• [WHAT THE TASK ASKS]: For every entry below, retype it exactly as it reads.

(Stored data)
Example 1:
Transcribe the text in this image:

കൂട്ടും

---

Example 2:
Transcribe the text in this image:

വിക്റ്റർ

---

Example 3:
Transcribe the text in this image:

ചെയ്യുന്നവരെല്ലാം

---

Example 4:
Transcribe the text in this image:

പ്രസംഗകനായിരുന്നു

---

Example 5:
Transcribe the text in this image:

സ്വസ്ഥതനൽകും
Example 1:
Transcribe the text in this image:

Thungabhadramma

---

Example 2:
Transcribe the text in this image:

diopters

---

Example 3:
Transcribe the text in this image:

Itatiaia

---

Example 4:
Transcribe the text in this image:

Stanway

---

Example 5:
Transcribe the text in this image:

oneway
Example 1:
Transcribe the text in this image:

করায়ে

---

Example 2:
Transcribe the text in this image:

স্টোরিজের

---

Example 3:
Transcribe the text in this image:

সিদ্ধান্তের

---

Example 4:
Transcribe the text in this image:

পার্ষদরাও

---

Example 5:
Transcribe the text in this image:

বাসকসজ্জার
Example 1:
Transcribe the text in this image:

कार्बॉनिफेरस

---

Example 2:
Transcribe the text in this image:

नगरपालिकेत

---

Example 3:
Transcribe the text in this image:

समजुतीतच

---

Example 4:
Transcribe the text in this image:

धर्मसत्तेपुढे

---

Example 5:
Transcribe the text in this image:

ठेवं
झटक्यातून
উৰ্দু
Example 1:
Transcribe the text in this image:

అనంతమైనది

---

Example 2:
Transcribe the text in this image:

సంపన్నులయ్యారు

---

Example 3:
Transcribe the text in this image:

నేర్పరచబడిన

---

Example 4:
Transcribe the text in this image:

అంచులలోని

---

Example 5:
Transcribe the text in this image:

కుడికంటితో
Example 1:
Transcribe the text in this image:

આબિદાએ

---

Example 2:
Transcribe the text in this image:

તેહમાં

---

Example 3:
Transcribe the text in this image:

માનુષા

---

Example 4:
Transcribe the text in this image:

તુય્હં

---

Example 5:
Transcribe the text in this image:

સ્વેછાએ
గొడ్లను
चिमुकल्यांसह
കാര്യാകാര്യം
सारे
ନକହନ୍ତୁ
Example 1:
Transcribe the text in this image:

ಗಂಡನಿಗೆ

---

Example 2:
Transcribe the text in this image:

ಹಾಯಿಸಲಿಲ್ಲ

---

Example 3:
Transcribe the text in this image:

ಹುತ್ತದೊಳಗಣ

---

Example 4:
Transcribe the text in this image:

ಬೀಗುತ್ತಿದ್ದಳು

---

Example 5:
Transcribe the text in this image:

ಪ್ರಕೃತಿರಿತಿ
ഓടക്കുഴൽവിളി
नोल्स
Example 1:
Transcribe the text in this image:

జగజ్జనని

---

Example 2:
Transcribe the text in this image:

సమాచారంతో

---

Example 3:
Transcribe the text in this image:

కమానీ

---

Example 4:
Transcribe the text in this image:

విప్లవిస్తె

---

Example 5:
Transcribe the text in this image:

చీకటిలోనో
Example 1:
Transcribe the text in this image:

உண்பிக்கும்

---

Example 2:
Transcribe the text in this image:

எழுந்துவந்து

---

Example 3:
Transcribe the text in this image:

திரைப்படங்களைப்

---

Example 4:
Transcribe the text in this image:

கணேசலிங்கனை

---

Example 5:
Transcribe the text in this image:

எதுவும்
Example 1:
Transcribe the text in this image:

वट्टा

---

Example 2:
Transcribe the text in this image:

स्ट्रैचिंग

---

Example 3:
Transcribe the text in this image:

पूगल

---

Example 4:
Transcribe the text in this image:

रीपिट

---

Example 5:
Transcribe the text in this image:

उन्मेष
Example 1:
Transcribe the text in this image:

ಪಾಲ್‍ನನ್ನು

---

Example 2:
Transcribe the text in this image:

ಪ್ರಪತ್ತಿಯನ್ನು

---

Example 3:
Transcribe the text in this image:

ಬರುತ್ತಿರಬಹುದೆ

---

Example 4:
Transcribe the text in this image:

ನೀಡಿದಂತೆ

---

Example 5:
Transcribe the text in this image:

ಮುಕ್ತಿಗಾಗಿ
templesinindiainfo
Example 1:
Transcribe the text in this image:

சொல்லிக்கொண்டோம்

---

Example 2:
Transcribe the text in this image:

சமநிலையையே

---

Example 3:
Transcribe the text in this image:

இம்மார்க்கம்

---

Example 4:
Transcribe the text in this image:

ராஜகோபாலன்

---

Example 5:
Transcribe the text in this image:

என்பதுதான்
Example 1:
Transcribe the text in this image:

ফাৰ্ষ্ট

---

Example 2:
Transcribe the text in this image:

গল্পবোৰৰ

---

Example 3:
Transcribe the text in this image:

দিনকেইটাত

• [EXERCISE RESPONSE]:
Example 1:
Transcribe the text in this image:

കൂട്ടും

---

Example 2:
Transcribe the text in this image:

വിക്റ്റർ

---

Example 3:
Transcribe the text in this image:

ചെയ്യുന്നവരെല്ലാം

---

Example 4:
Transcribe the text in this image:

പ്രസംഗകനായിരുന്നു

---

Example 5:
Transcribe the text in this image:

സ്വസ്ഥതനൽകും
Example 1:
Transcribe the text in this image:

Thungabhadramma

---

Example 2:
Transcribe the text in this image:

diopters

---

Example 3:
Transcribe the text in this image:

Itatiaia

---

Example 4:
Transcribe the text in this image:

Stanway

---

Example 5:
Transcribe the text in this image:

oneway
Example 1:
Transcribe the text in this image:

করায়ে

---

Example 2:
Transcribe the text in this image:

স্টোরিজের

---

Example 3:
Transcribe the text in this image:

সিদ্ধান্তের

---

Example 4:
Transcribe the text in this image:

পার্ষদরাও

---

Example 5:
Transcribe the text in this image:

বাসকসজ্জার
Example 1:
Transcribe the text in this image:

कार्बॉनिफेरस

---

Example 2:
Transcribe the text in this image:

नगरपालिकेत

---

Example 3:
Transcribe the text in this image:

समजुतीतच

---

Example 4:
Transcribe the text in this image:

धर्मसत्तेपुढे

---

Example 5:
Transcribe the text in this image:

ठेवं
झटक्यातून
উৰ্দু
Example 1:
Transcribe the text in this image:

అనంతమైనది

---

Example 2:
Transcribe the text in this image:

సంపన్నులయ్యారు

---

Example 3:
Transcribe the text in this image:

నేర్పరచబడిన

---

Example 4:
Transcribe the text in this image:

అంచులలోని

---

Example 5:
Transcribe the text in this image:

కుడికంటితో
Example 1:
Transcribe the text in this image:

આબિદાએ

---

Example 2:
Transcribe the text in this image:

તેહમાં

---

Example 3:
Transcribe the text in this image:

માનુષા

---

Example 4:
Transcribe the text in this image:

તુય્હં

---

Example 5:
Transcribe the text in this image:

સ્વેછાએ
గొడ్లను
चिमुकल्यांसह
കാര്യാകാര്യം
सारे
ନକହନ୍ତୁ
Example 1:
Transcribe the text in this image:

ಗಂಡನಿಗೆ

---

Example 2:
Transcribe the text in this image:

ಹಾಯಿಸಲಿಲ್ಲ

---

Example 3:
Transcribe the text in this image:

ಹುತ್ತದೊಳಗಣ

---

Example 4:
Transcribe the text in this image:

ಬೀಗುತ್ತಿದ್ದಳು

---

Example 5:
Transcribe the text in this image:

ಪ್ರಕೃತಿರಿತಿ
ഓടക്കുഴൽവിളി
नोल्स
Example 1:
Transcribe the text in this image:

జగజ్జనని

---

Example 2:
Transcribe the text in this image:

సమాచారంతో

---

Example 3:
Transcribe the text in this image:

కమానీ

---

Example 4:
Transcribe the text in this image:

విప్లవిస్తె

---

Example 5:
Transcribe the text in this image:

చీకటిలోనో
Example 1:
Transcribe the text in this image:

உண்பிக்கும்

---

Example 2:
Transcribe the text in this image:

எழுந்துவந்து

---

Example 3:
Transcribe the text in this image:

திரைப்படங்களைப்

---

Example 4:
Transcribe the text in this image:

கணேசலிங்கனை

---

Example 5:
Transcribe the text in this image:

எதுவும்
Example 1:
Transcribe the text in this image:

वट्टा

---

Example 2:
Transcribe the text in this image:

स्ट्रैचिंग

---

Example 3:
Transcribe the text in this image:

पूगल

---

Example 4:
Transcribe the text in this image:

रीपिट

---

Example 5:
Transcribe the text in this image:

उन्मेष
Example 1:
Transcribe the text in this image:

ಪಾಲ್‍ನನ್ನು

---

Example 2:
Transcribe the text in this image:

ಪ್ರಪತ್ತಿಯನ್ನು

---

Example 3:
Transcribe the text in this image:

ಬರುತ್ತಿರಬಹುದೆ

---

Example 4:
Transcribe the text in this image:

ನೀಡಿದಂತೆ

---

Example 5:
Transcribe the text in this image:

ಮುಕ್ತಿಗಾಗಿ
templesinindiainfo
Example 1:
Transcribe the text in this image:

சொல்லிக்கொண்டோம்

---

Example 2:
Transcribe the text in this image:

சமநிலையையே

---

Example 3:
Transcribe the text in this image:

இம்மார்க்கம்

---

Example 4:
Transcribe the text in this image:

ராஜகோபாலன்

---

Example 5:
Transcribe the text in this image:

என்பதுதான்
Example 1:
Transcribe the text in this image:

ফাৰ্ষ্ট

---

Example 2:
Transcribe the text in this image:

গল্পবোৰৰ

---

Example 3:
Transcribe the text in this image:

দিনকেইটাত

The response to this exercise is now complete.